The day after finger pointing has begun in a huge way. First, let’s head to the White House:
Two things were clear long before the votes were counted on Tuesday night: President Obama would face a Congress with more Republicans for his final two years in office, and the results would be seen as a repudiation of his leadership.
But that was not the way Mr. Obama saw it. The electoral map was stacked against him, he argued, making Democrats underdogs from the start. And his own party kept him off the trail, meaning he never really got the chance to make his case. “You’re in the Final Four,” as one aide put it, “and you’re on the bench with a walking boot and you don’t get to play.”
I agree that Democrats shouldn’t have shunned the President, but why didn’t Obama push back harder? Reading this makes me feel that all the GOP hype about Obama “not playing well” could be true, and then I read this:
After years of tension between President Obama and his former Senate colleagues, trust between Democrats at both ends of Pennsylvania Avenue had eroded. A fight between the White House and Senate Democrats over a relatively small sum of money had mushroomed into a major confrontation.
At a March 4 Oval Office meeting, Senate Majority Leader Harry M. Reid (D-Nev.) and other Senate leaders pleaded with Obama to transfer millions in party funds and to also help raise money for an outside group. “We were never going to get on the same page,” said David Krone, Reid’s chief of staff. “We were beating our heads against the wall.”
So we got Reid essentially blaming Obama now.
How about this? It’s both your damn faults! But neither will admit that, and instead go on to their strawman – “the lazy Democratic voter”. Yes, that’s the other message we’re hearing now, how Democrats just won’t bother to vote. Well they would if they weren’t ashamed of their party acting childish and were actually given something to be motivated by.
Last night Democrats lost, but progressivism won big time. 4 typically red states voted to increase the minimum wage. Colorado, a bellwether if there ever was one, rejected a person hood amendment. Oregon and DC voted to legalize marijuana. All this in an election where Republican turnout stomped Democratic turnout. Democrats – your issues won, your leadership lost!
Another issue I saw was healthcare. It was the second most important issue in the exit polls. 48% wanted repeal and 46% thought it was good or should be better. That’s essentially an even split, then when you look into that 46% number, 21% thought the law did enough, while 25% thought it didn’t do enough. This again takes me back to failed leadership.
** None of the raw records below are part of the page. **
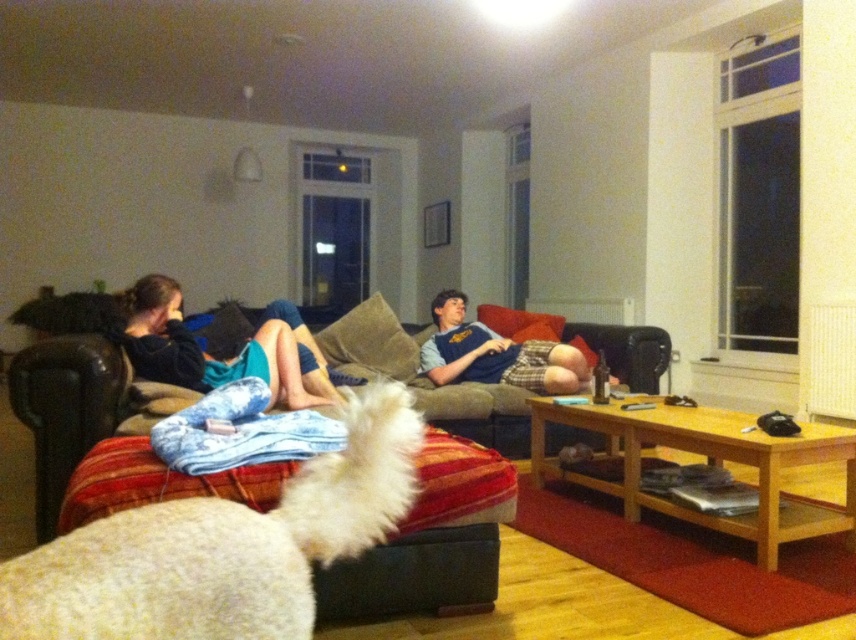
You are trying to decide whether to place a new rectangular pet bed in the living room. The pet bed is the same width as the blue jersey at center. Based on the scene, will the white fluffy dog at lower left fit comfortably on the pet bed?

The white fluffy dog at lower left is narrower than the blue jersey at center, so the pet bed with the same width as the blue jersey at center would be wide enough to accommodate the white fluffy dog at lower left comfortably.

You are a guest in the living room and want to place a small potted plant between the white fluffy dog at lower left and the blue denim shorts at left. Considering their heights, which object should the plant be placed above to ensure it is visible to both?

The plant should be placed above the white fluffy dog at lower left because it is shorter than the blue denim shorts at left, ensuring visibility over the dog.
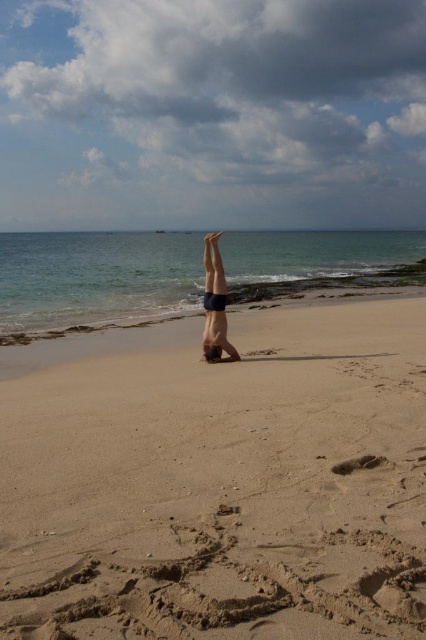
Who is taller, sandy tan at center or smooth skin person at center?

Standing taller between the two is smooth skin person at center.

What do you see at coordinates (221, 483) in the screenshot? This screenshot has width=426, height=640. I see `sandy tan at center` at bounding box center [221, 483].

The image size is (426, 640). I want to click on sandy tan at center, so click(x=221, y=483).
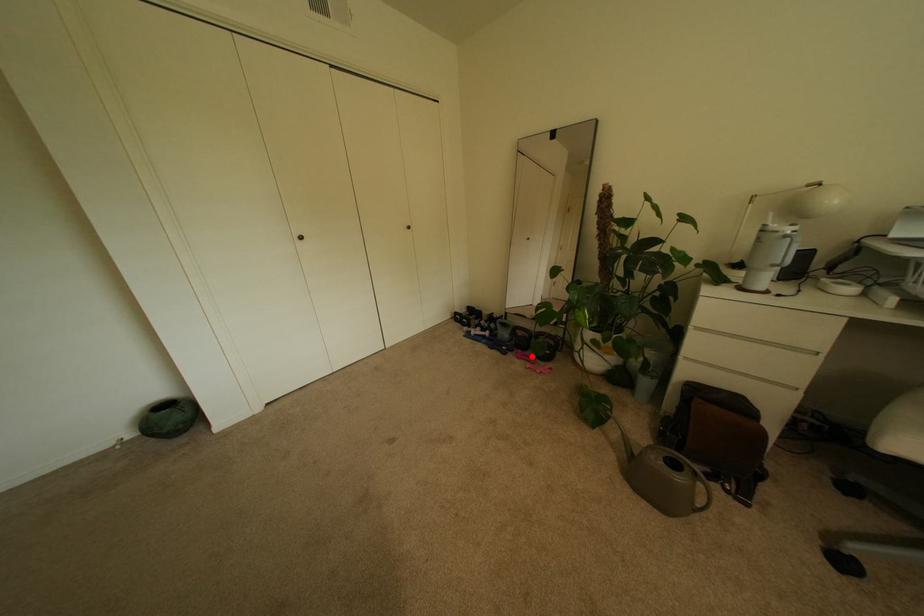
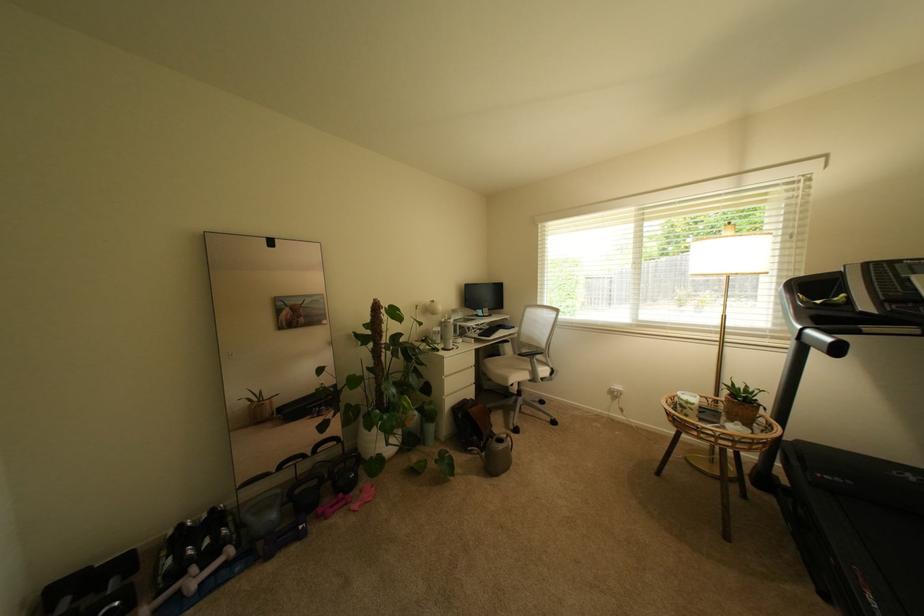
In the second image, find the point that corresponds to the highlighted location in the first image.

(339, 508)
When the law passed in 2010 and many of us on the left complained that it didn’t do enough, the Obamabots came after us. They tried to reassure us saying “Congress will fix it”, then the GOP took over the House. That then changed to “well they will fix it when they get control”. I’m sorry, but save the bullshit excuses. Republicans knew they had zero chance of repealing Obamacare, yet that didn’t stop them from voting to do just that over 50 times. Yes it was a political stunt, and it worked! Voters saw the House Republicans trying to do what they wanted, and they got rewarded yesterday. On the left side of the aisle, we got the party of whiners, licking their wounds and going “but, but, but”. In the whole history of motivation, how in the hell does that help?
Democrats need to grow some balls. Don’t sit there and runaway from an issue just because half the people don’t like it, and many of those the reason is they don’t understand it. Instead educate the voters, embrace what you have done and fucking sell it!
But the most troubling is what I saw happen right here in Ohio. Republicans swept state offices by huge margins. We had a state Democratic Party that did not do shit this cycle. If that continues into 2016, then the White House will most likely go to the GOP in 2016. But they aren’t worried about looking at the actual problems, but instead pointing fingers at one another.
Wake up! You got two years to get your shit together, and I’m not really hopeful at this point.